== Exercise brief ==
There is one span to output from the data below: the lines starting at the line with "- **EKS Cluster**" and ending at the line with "- Performance Insights enabled". Output it exactly, ends included, nothing more.

== Material provided ==
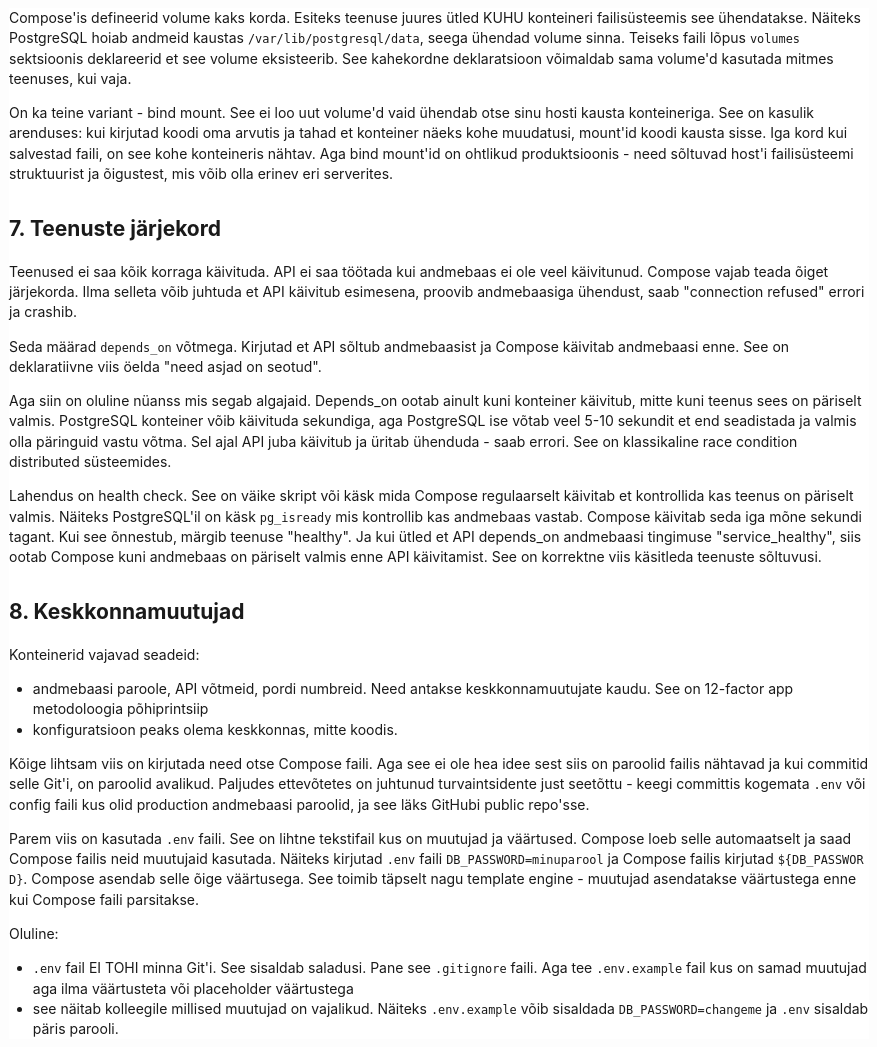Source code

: Compose'is defineerid volume kaks korda. Esiteks teenuse juures ütled KUHU konteineri failisüsteemis see ühendatakse. Näiteks PostgreSQL hoiab andmeid kaustas `/var/lib/postgresql/data`, seega ühendad volume sinna. Teiseks faili lõpus `volumes` sektsioonis deklareerid et see volume eksisteerib. See kahekordne deklaratsioon võimaldab sama volume'd kasutada mitmes teenuses, kui vaja.

On ka teine variant - bind mount. See ei loo uut volume'd vaid ühendab otse sinu hosti kausta konteineriga. See on kasulik arenduses: kui kirjutad koodi oma arvutis ja tahad et konteiner näeks kohe muudatusi, mount'id koodi kausta sisse. Iga kord kui salvestad faili, on see kohe konteineris nähtav. Aga bind mount'id on ohtlikud produktsioonis - need sõltuvad host'i failisüsteemi struktuurist ja õigustest, mis võib olla erinev eri serverites.

## 7. Teenuste järjekord

Teenused ei saa kõik korraga käivituda. API ei saa töötada kui andmebaas ei ole veel käivitunud. Compose vajab teada õiget järjekorda. Ilma selleta võib juhtuda et API käivitub esimesena, proovib andmebaasiga ühendust, saab "connection refused" errori ja crashib.

Seda määrad `depends_on` võtmega. Kirjutad et API sõltub andmebaasist ja Compose käivitab andmebaasi enne. See on deklaratiivne viis öelda "need asjad on seotud".

Aga siin on oluline nüanss mis segab algajaid. Depends_on ootab ainult kuni konteiner käivitub, mitte kuni teenus sees on päriselt valmis. PostgreSQL konteiner võib käivituda sekundiga, aga PostgreSQL ise võtab veel 5-10 sekundit et end seadistada ja valmis olla päringuid vastu võtma. Sel ajal API juba käivitub ja üritab ühenduda - saab errori. See on klassikaline race condition distributed süsteemides.

Lahendus on health check. See on väike skript või käsk mida Compose regulaarselt käivitab et kontrollida kas teenus on päriselt valmis. Näiteks PostgreSQL'il on käsk `pg_isready` mis kontrollib kas andmebaas vastab. Compose käivitab seda iga mõne sekundi tagant. Kui see õnnestub, märgib teenuse "healthy". Ja kui ütled et API depends_on andmebaasi tingimuse "service_healthy", siis ootab Compose kuni andmebaas on päriselt valmis enne API käivitamist. See on korrektne viis käsitleda teenuste sõltuvusi.

## 8. Keskkonnamuutujad

Konteinerid vajavad seadeid:

- andmebaasi paroole, API võtmeid, pordi numbreid. Need antakse keskkonnamuutujate kaudu. See on 12-factor app metodoloogia põhiprintsiip
- konfiguratsioon peaks olema keskkonnas, mitte koodis.

Kõige lihtsam viis on kirjutada need otse Compose faili. Aga see ei ole hea idee sest siis on paroolid failis nähtavad ja kui commitid selle Git'i, on paroolid avalikud. Paljudes ettevõtetes on juhtunud turvaintsidente just seetõttu - keegi committis kogemata `.env` või config faili kus olid production andmebaasi paroolid, ja see läks GitHubi public repo'sse.

Parem viis on kasutada `.env` faili. See on lihtne tekstifail kus on muutujad ja väärtused. Compose loeb selle automaatselt ja saad Compose failis neid muutujaid kasutada. Näiteks kirjutad `.env` faili `DB_PASSWORD=minuparool` ja Compose failis kirjutad `${DB_PASSWORD}`. Compose asendab selle õige väärtusega. See toimib täpselt nagu template engine - muutujad asendatakse väärtustega enne kui Compose faili parsitakse.

Oluline:

- `.env` fail EI TOHI minna Git'i. See sisaldab saladusi. Pane see `.gitignore` faili. Aga tee `.env.example` fail kus on samad muutujad aga ilma väärtusteta või placeholder väärtustega
- see näitab kolleegile millised muutujad on vajalikud. Näiteks `.env.example` võib sisaldada `DB_PASSWORD=changeme` ja `.env` sisaldab päris parooli.
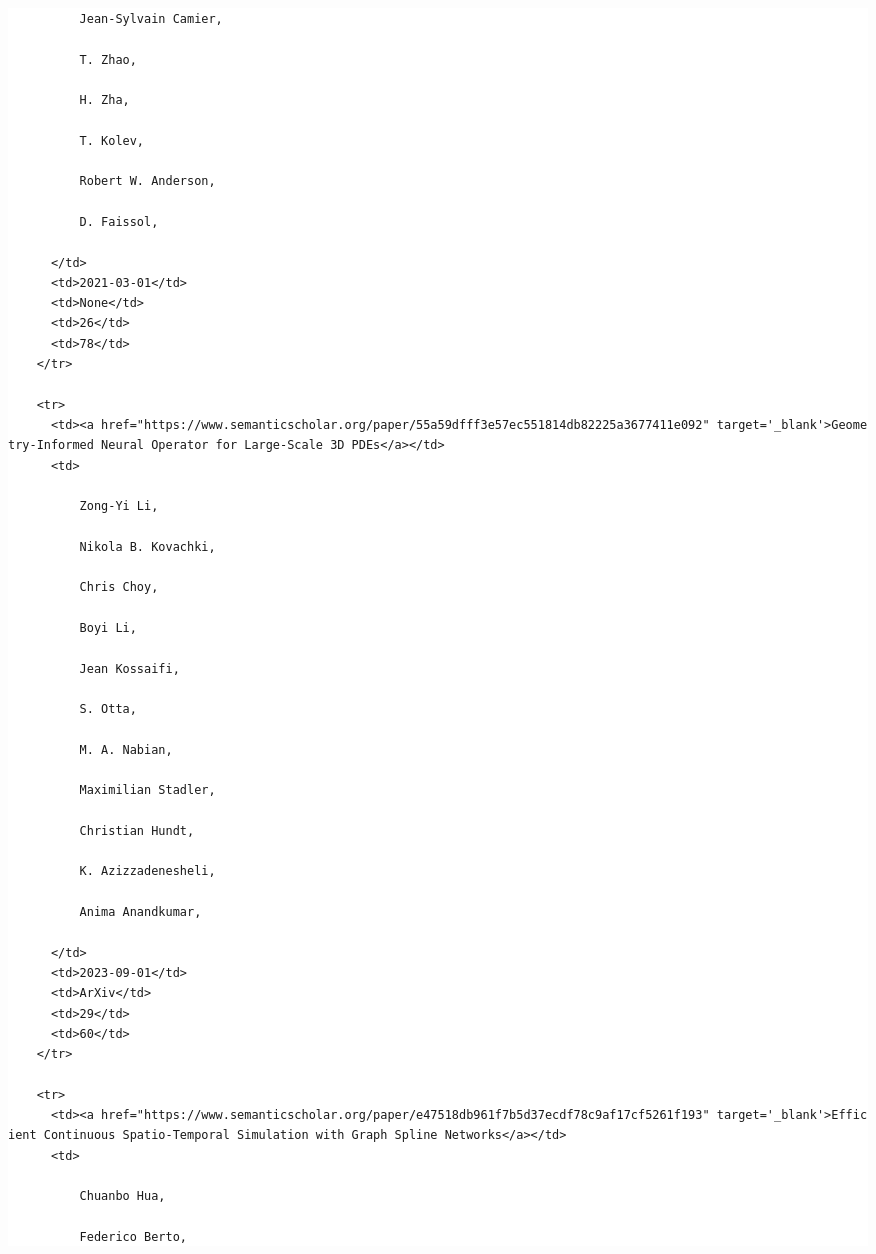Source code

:              Jean-Sylvain Camier,
            
              T. Zhao,
            
              H. Zha,
            
              T. Kolev,
            
              Robert W. Anderson,
            
              D. Faissol,
            
          </td>
          <td>2021-03-01</td>
          <td>None</td>
          <td>26</td>
          <td>78</td>
        </tr>
    
        <tr>
          <td><a href="https://www.semanticscholar.org/paper/55a59dfff3e57ec551814db82225a3677411e092" target='_blank'>Geometry-Informed Neural Operator for Large-Scale 3D PDEs</a></td>
          <td>
            
              Zong-Yi Li,
            
              Nikola B. Kovachki,
            
              Chris Choy,
            
              Boyi Li,
            
              Jean Kossaifi,
            
              S. Otta,
            
              M. A. Nabian,
            
              Maximilian Stadler,
            
              Christian Hundt,
            
              K. Azizzadenesheli,
            
              Anima Anandkumar,
            
          </td>
          <td>2023-09-01</td>
          <td>ArXiv</td>
          <td>29</td>
          <td>60</td>
        </tr>
    
        <tr>
          <td><a href="https://www.semanticscholar.org/paper/e47518db961f7b5d37ecdf78c9af17cf5261f193" target='_blank'>Efficient Continuous Spatio-Temporal Simulation with Graph Spline Networks</a></td>
          <td>
            
              Chuanbo Hua,
            
              Federico Berto,
            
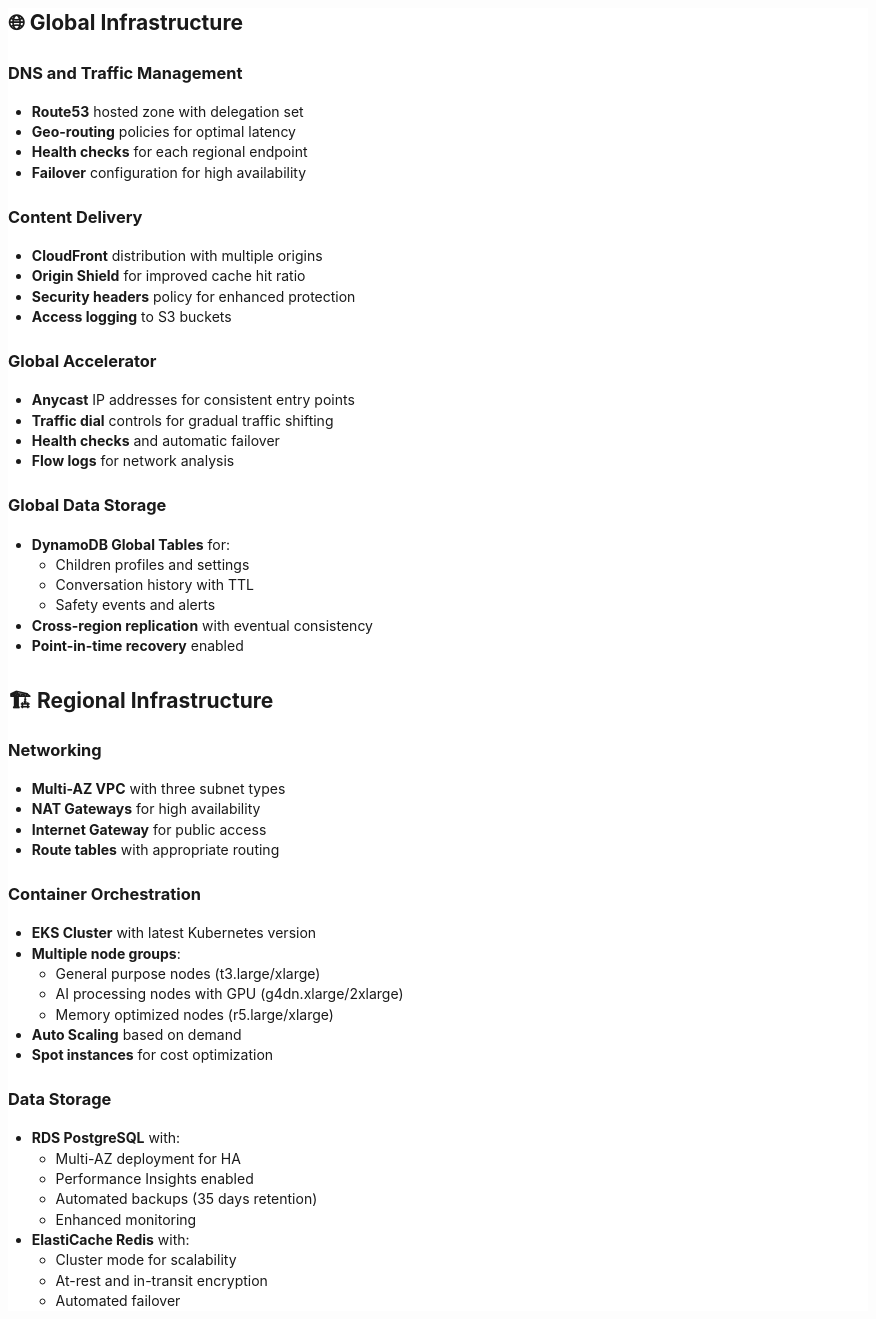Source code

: ## 🌐 Global Infrastructure

### DNS and Traffic Management
- **Route53** hosted zone with delegation set
- **Geo-routing** policies for optimal latency
- **Health checks** for each regional endpoint
- **Failover** configuration for high availability

### Content Delivery
- **CloudFront** distribution with multiple origins
- **Origin Shield** for improved cache hit ratio
- **Security headers** policy for enhanced protection
- **Access logging** to S3 buckets

### Global Accelerator
- **Anycast** IP addresses for consistent entry points
- **Traffic dial** controls for gradual traffic shifting
- **Health checks** and automatic failover
- **Flow logs** for network analysis

### Global Data Storage
- **DynamoDB Global Tables** for:
  - Children profiles and settings
  - Conversation history with TTL
  - Safety events and alerts
- **Cross-region replication** with eventual consistency
- **Point-in-time recovery** enabled

## 🏗️ Regional Infrastructure

### Networking
- **Multi-AZ VPC** with three subnet types
- **NAT Gateways** for high availability
- **Internet Gateway** for public access
- **Route tables** with appropriate routing

### Container Orchestration
- **EKS Cluster** with latest Kubernetes version
- **Multiple node groups**:
  - General purpose nodes (t3.large/xlarge)
  - AI processing nodes with GPU (g4dn.xlarge/2xlarge)
  - Memory optimized nodes (r5.large/xlarge)
- **Auto Scaling** based on demand
- **Spot instances** for cost optimization

### Data Storage
- **RDS PostgreSQL** with:
  - Multi-AZ deployment for HA
  - Performance Insights enabled
  - Automated backups (35 days retention)
  - Enhanced monitoring
- **ElastiCache Redis** with:
  - Cluster mode for scalability
  - At-rest and in-transit encryption
  - Automated failover
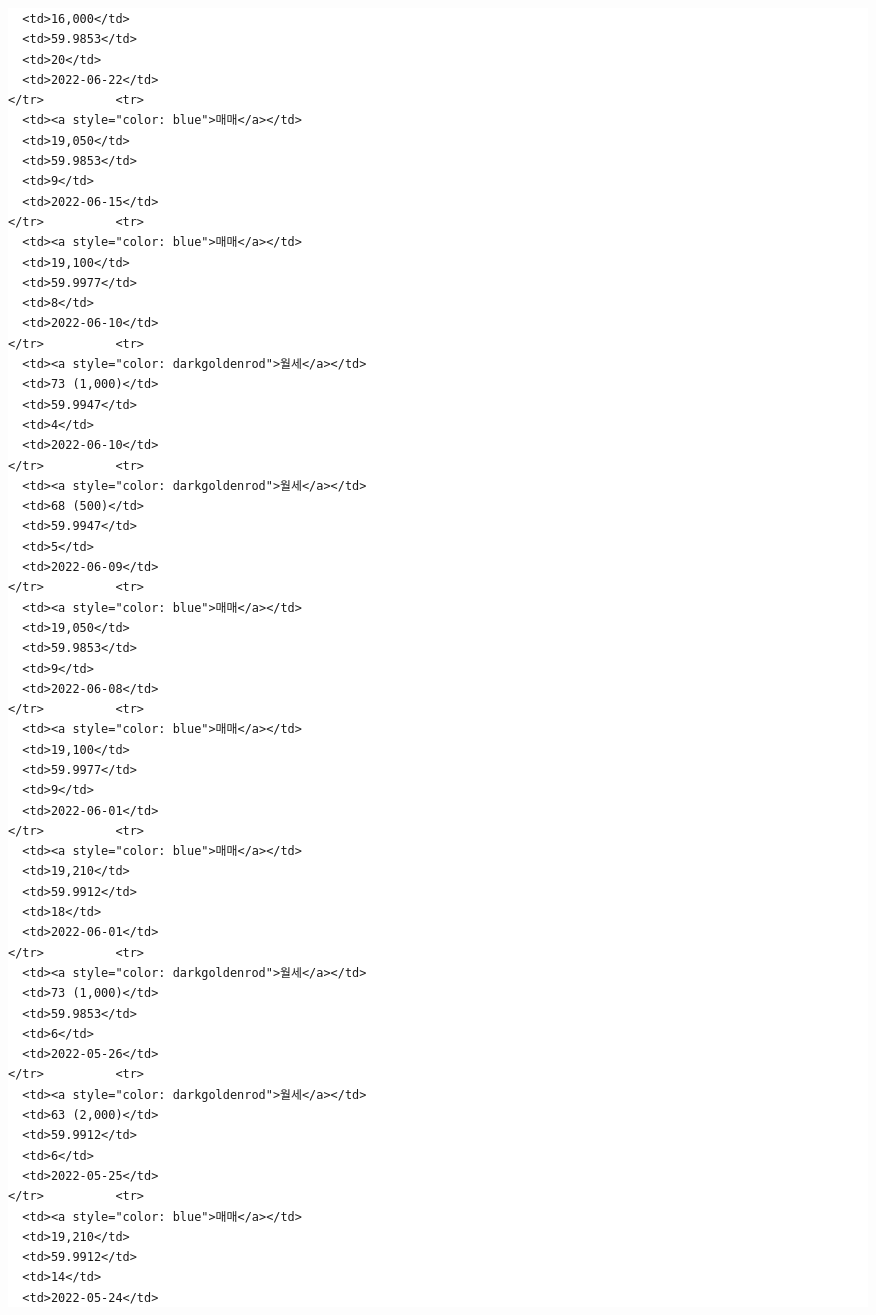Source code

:       <td>16,000</td>
      <td>59.9853</td>
      <td>20</td>
      <td>2022-06-22</td>
    </tr>          <tr>
      <td><a style="color: blue">매매</a></td>
      <td>19,050</td>
      <td>59.9853</td>
      <td>9</td>
      <td>2022-06-15</td>
    </tr>          <tr>
      <td><a style="color: blue">매매</a></td>
      <td>19,100</td>
      <td>59.9977</td>
      <td>8</td>
      <td>2022-06-10</td>
    </tr>          <tr>
      <td><a style="color: darkgoldenrod">월세</a></td>
      <td>73 (1,000)</td>
      <td>59.9947</td>
      <td>4</td>
      <td>2022-06-10</td>
    </tr>          <tr>
      <td><a style="color: darkgoldenrod">월세</a></td>
      <td>68 (500)</td>
      <td>59.9947</td>
      <td>5</td>
      <td>2022-06-09</td>
    </tr>          <tr>
      <td><a style="color: blue">매매</a></td>
      <td>19,050</td>
      <td>59.9853</td>
      <td>9</td>
      <td>2022-06-08</td>
    </tr>          <tr>
      <td><a style="color: blue">매매</a></td>
      <td>19,100</td>
      <td>59.9977</td>
      <td>9</td>
      <td>2022-06-01</td>
    </tr>          <tr>
      <td><a style="color: blue">매매</a></td>
      <td>19,210</td>
      <td>59.9912</td>
      <td>18</td>
      <td>2022-06-01</td>
    </tr>          <tr>
      <td><a style="color: darkgoldenrod">월세</a></td>
      <td>73 (1,000)</td>
      <td>59.9853</td>
      <td>6</td>
      <td>2022-05-26</td>
    </tr>          <tr>
      <td><a style="color: darkgoldenrod">월세</a></td>
      <td>63 (2,000)</td>
      <td>59.9912</td>
      <td>6</td>
      <td>2022-05-25</td>
    </tr>          <tr>
      <td><a style="color: blue">매매</a></td>
      <td>19,210</td>
      <td>59.9912</td>
      <td>14</td>
      <td>2022-05-24</td>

== Answer for this exercise ==
- **EKS Cluster** with latest Kubernetes version
- **Multiple node groups**:
  - General purpose nodes (t3.large/xlarge)
  - AI processing nodes with GPU (g4dn.xlarge/2xlarge)
  - Memory optimized nodes (r5.large/xlarge)
- **Auto Scaling** based on demand
- **Spot instances** for cost optimization

### Data Storage
- **RDS PostgreSQL** with:
  - Multi-AZ deployment for HA
  - Performance Insights enabled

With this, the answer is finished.